When a veteran Python developer (a Pythonista) calls portions of code not “Pythonic”, they usually mean that these lines of code do not follow the common guidelines and fail to express its intent in what is considered the best (hear: most readable) way.

On some border cases, no best way has been agreed upon on how to express an intent in Python code, but these cases are rare.

General concepts

Explicit code

While any kind of black magic is possible with Python, the most explicit and straightforward manner is preferred.

Bad

def make_complex(*args):
    x, y = args
    return dict(**locals())

Good

def make_complex(x, y):
    return {'x': x, 'y': y}

In the good code above, x and y are explicitly received from the caller, and an explicit dictionary is returned. The developer using this function knows exactly what to do by reading the first and last lines, which is not the case with the bad example.

One statement per line

While some compound statements such as list comprehensions are allowed and appreciated for their brevity and their expressiveness, it is bad practice to have two disjointed statements on the same line of code.

Bad

print('one'); print('two')

if x == 1: print('one')

if <complex comparison> and <other complex comparison>:
    # do something

Good

print('one')
print('two')

if x == 1:
    print('one')

cond1 = <complex comparison>
cond2 = <other complex comparison>
if cond1 and cond2:
    # do something

Function arguments

Arguments can be passed to functions in four different ways.

  1. Positional arguments are mandatory and have no default values. They are the simplest form of arguments and they can be used for the few function arguments that are fully part of the function’s meaning and their order is natural. For instance, in send(message, recipient) or point(x, y) the user of the function has no difficulty remembering that those two functions require two arguments, and in which order.

In those two cases, it is possible to use argument names when calling the functions and, doing so, it is possible to switch the order of arguments, calling for instance send(recipient='World', message='Hello') and point(y=2, x=1) but this reduces readability and is unnecessarily verbose, compared to the more straightforward calls to send('Hello', 'World') and point(1, 2).

  1. Keyword arguments are not mandatory and have default values. They are often used for optional parameters sent to the function. When a function has more than two or three positional parameters, its signature is more difficult to remember and using keyword arguments with default values is helpful. For instance, a more complete send function could be defined as send(message, to, cc=None, bcc=None). Here cc and bcc are optional, and evaluate to None when they are not passed another value.

********************

> OBJECTIVE:
Extend the excerpt on writing Pythonic code, beginning after its final sentence about the optional cc and bcc arguments.

> DATA EXCERPTS:

********************

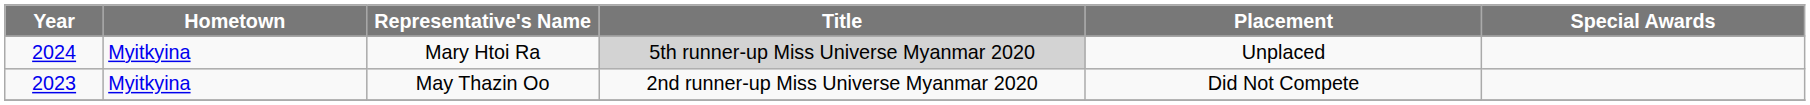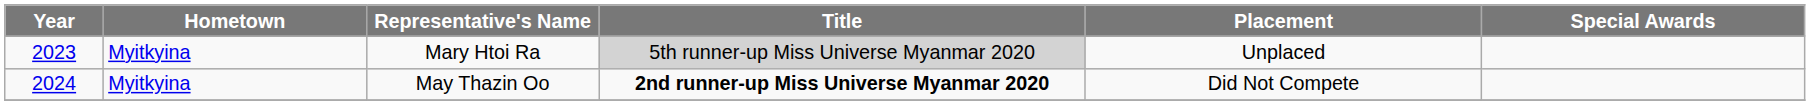Mary Htoi Ra | Year: 2024 -> 2023
May Thazin Oo | Year: 2023 -> 2024
May Thazin Oo | Title: normal -> bold
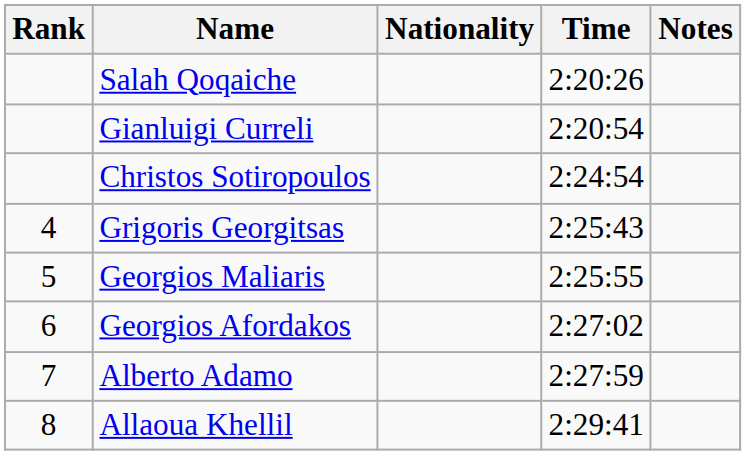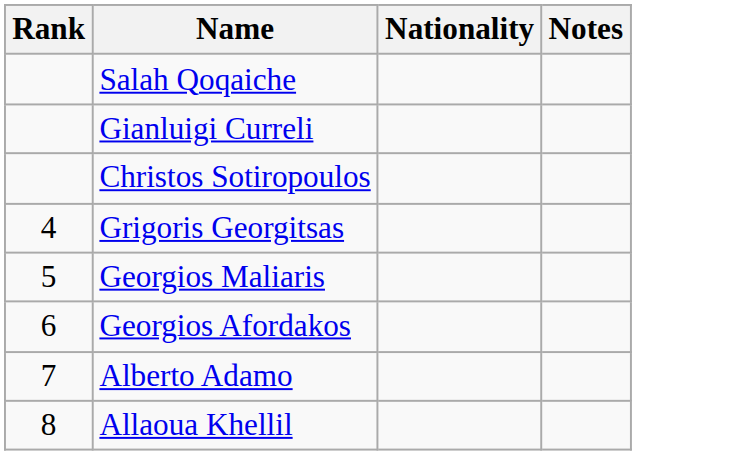- column: Time | 2:20:26 | 2:20:54 | 2:24:54 | 2:25:43 | 2:25:55 | 2:27:02 | 2:27:59 | 2:29:41
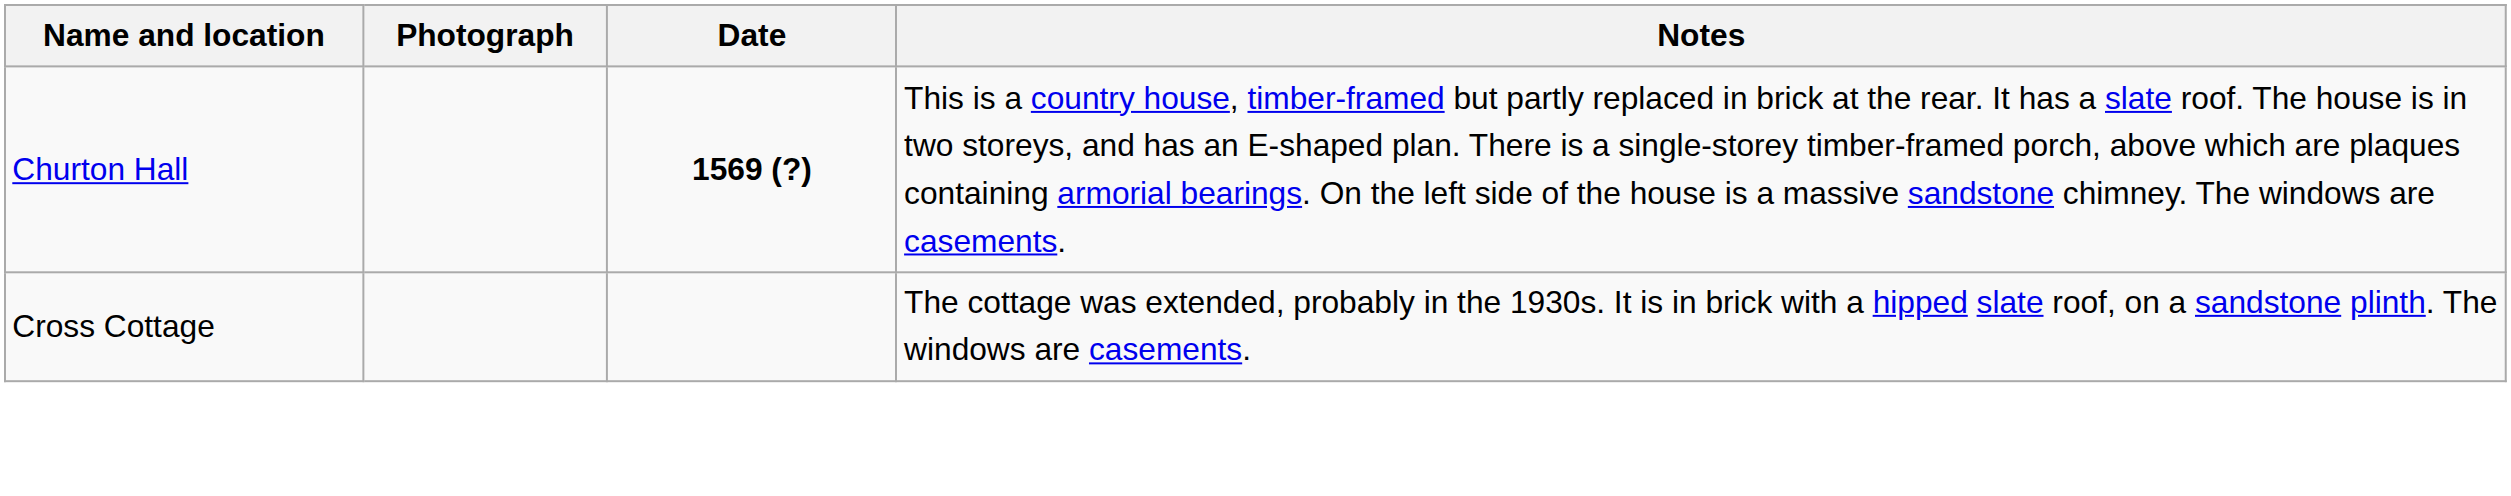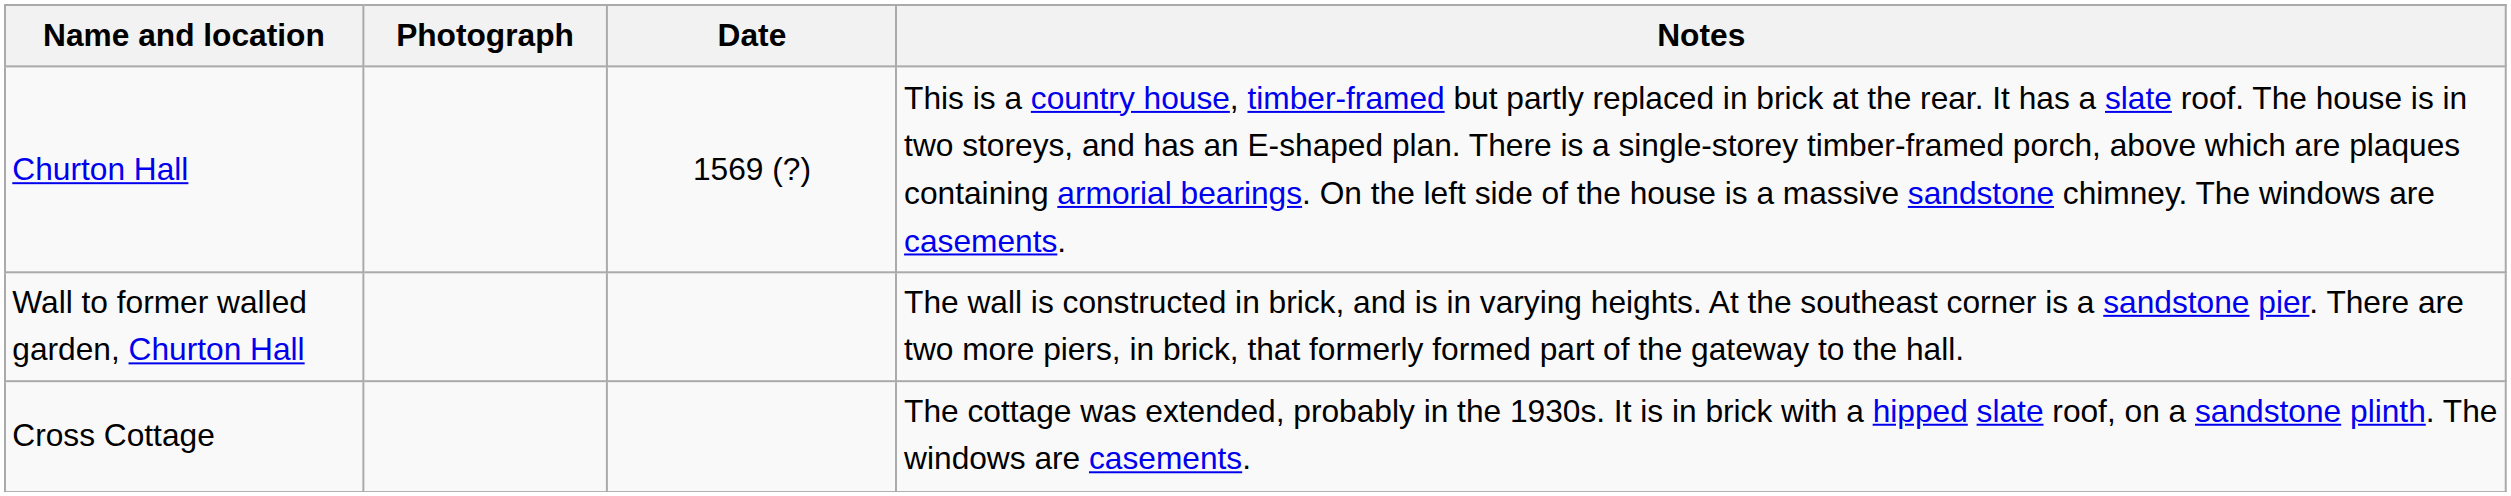Churton Hall | Date: bold -> normal
+ row: Wall to former walled garden, Churton Hall | The wall is constructed in brick, and is in varying heights. At the southeast corner is a sandstone pier. There are two more piers, in brick, that formerly formed part of the gateway to the hall.
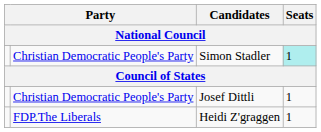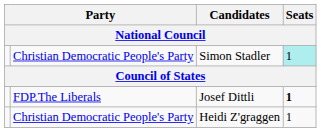Josef Dittli | column 2: Christian Democratic People's Party -> FDP.The Liberals
Josef Dittli | Seats / National Council: normal -> bold
Heidi Z'graggen | column 2: FDP.The Liberals -> Christian Democratic People's Party
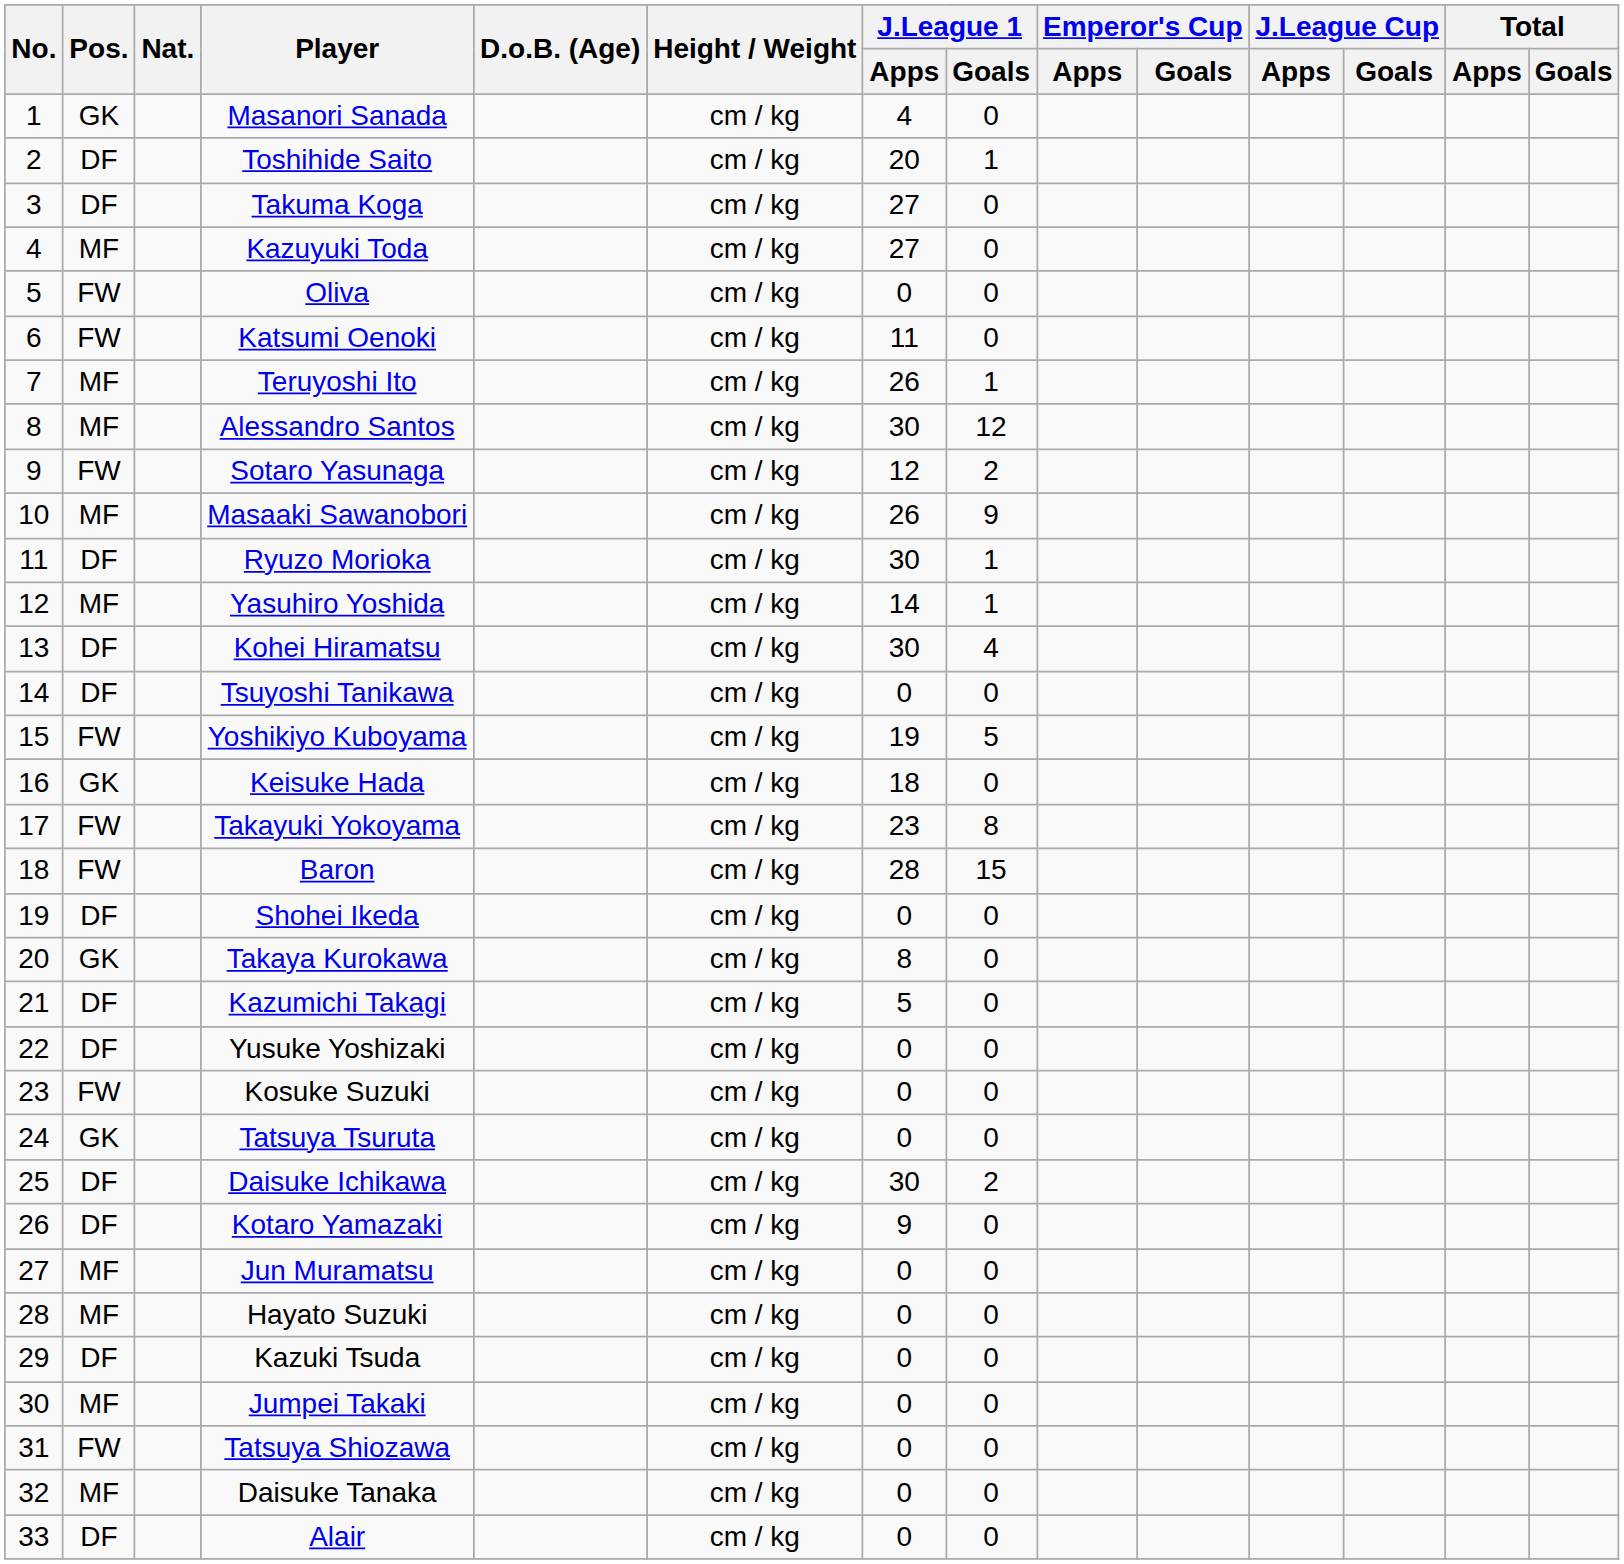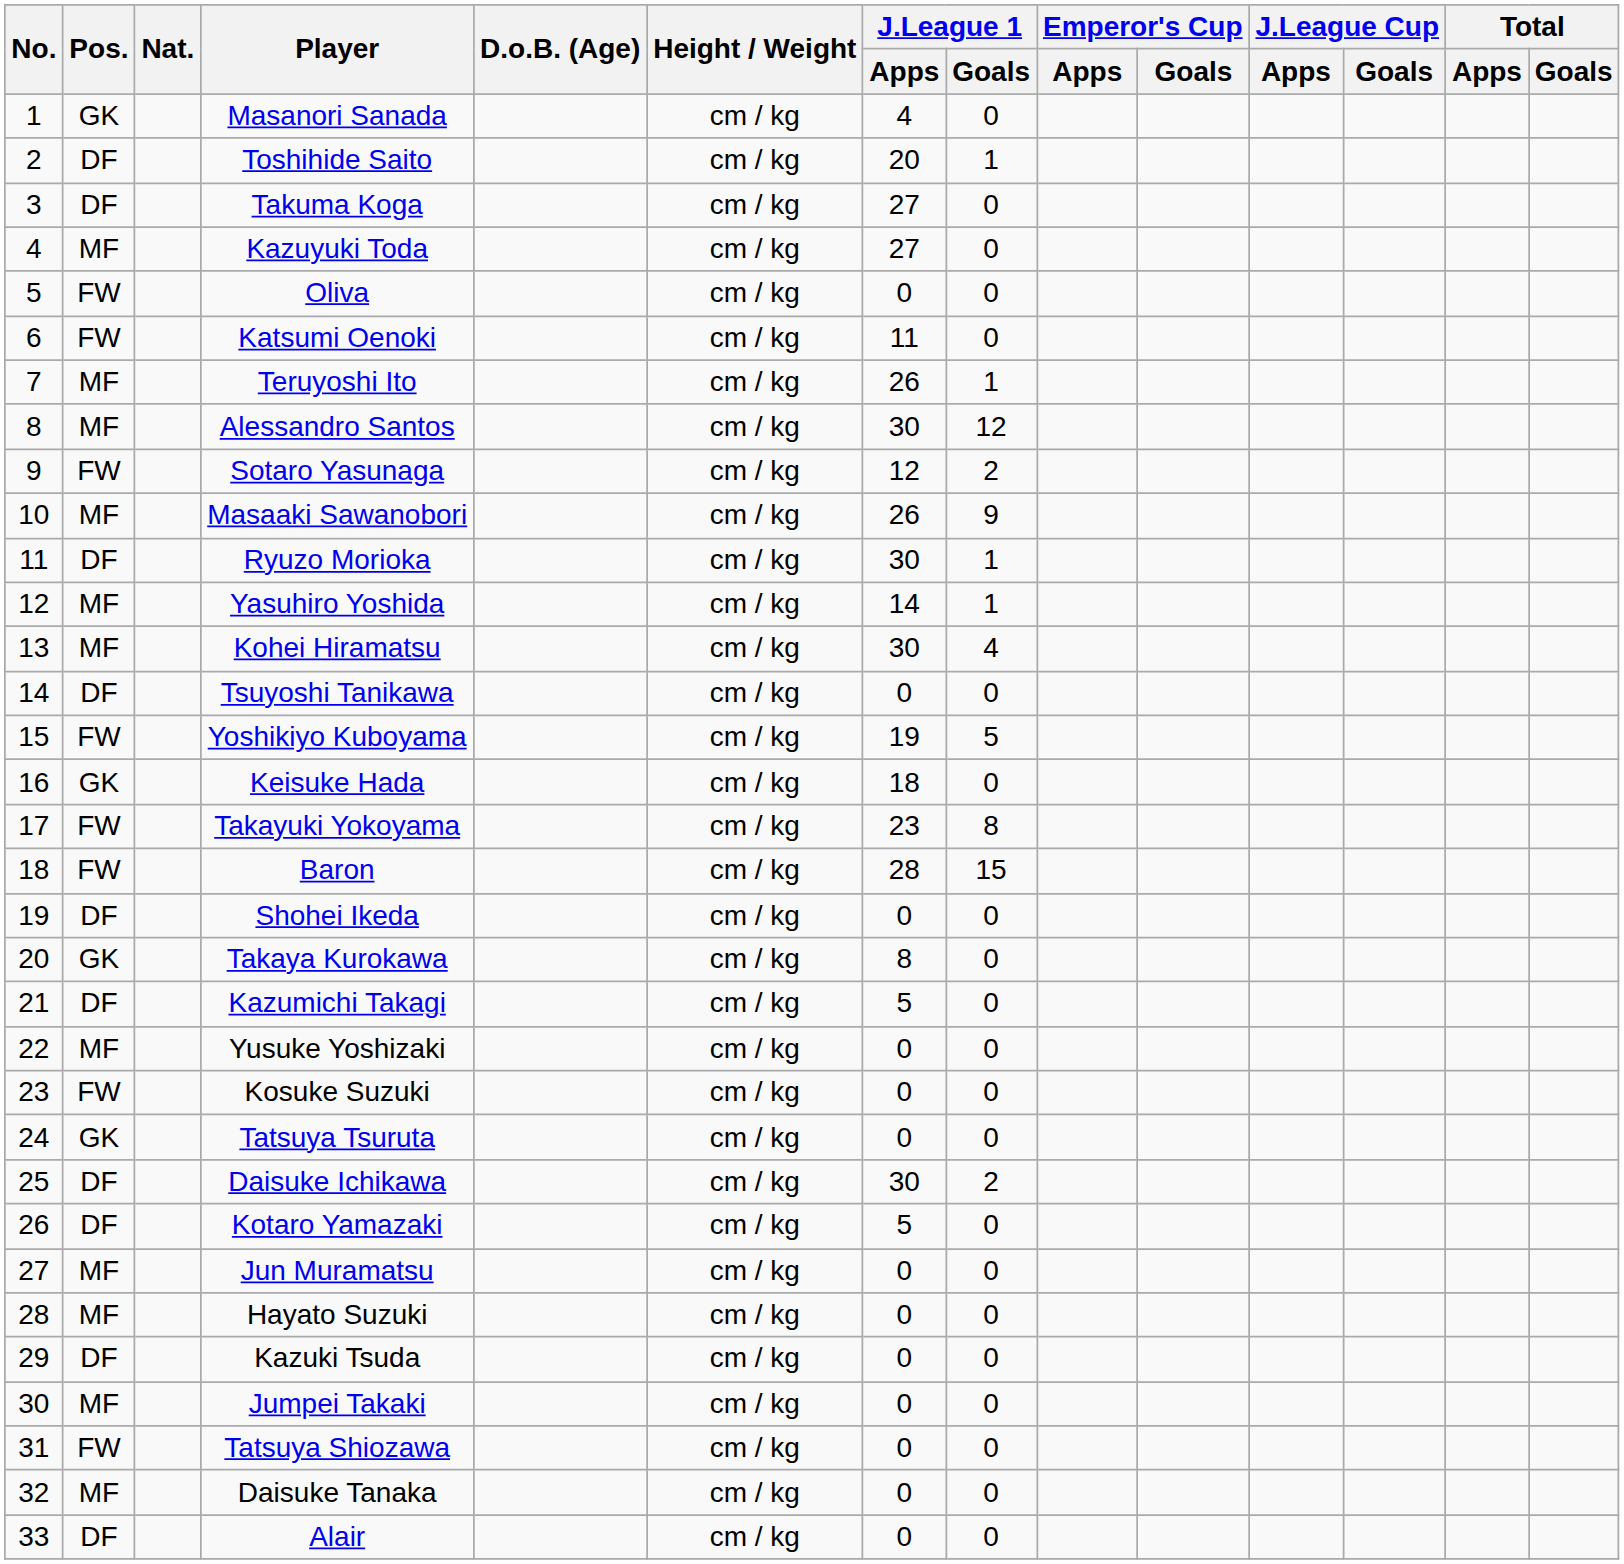Kohei Hiramatsu | Pos.: DF -> MF
Yusuke Yoshizaki | Pos.: DF -> MF
Kotaro Yamazaki | J.League 1 / Apps: 9 -> 5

********************

> RESULT:
Calling a function with keyword arguments can be done in multiple ways in Python; for example, it is possible to follow the order of arguments in the definition without explicitly naming the arguments, like in send('Hello', 'World', 'Cthulhu', 'God'), sending a blind carbon copy to God. It would also be possible to name arguments in another order, like in send('Hello again', 'World', bcc='God', cc='Cthulhu'). Those two possibilities are better avoided without any strong reason to not follow the syntax that is the closest to the function definition: send('Hello', 'World', cc='Cthulhu', bcc='God').

As a side note, following the YAGNI principle, it is often harder to remove an optional argument (and its logic inside the function) that was added “just in case” and is seemingly never used, than to add a new optional argument and its logic when needed.

  1. The arbitrary argument list is the third way to pass arguments to a function. If the function intention is better expressed by a signature with an extensible number of positional arguments, it can be defined with the *args constructs. In the function body, args will be a tuple of all the remaining positional arguments. For example, send(message, *args) can be called with each recipient as an argument: send('Hello', 'God', 'Mom', 'Cthulhu'), and in the function body args will be equal to ('God', 'Mom', 'Cthulhu').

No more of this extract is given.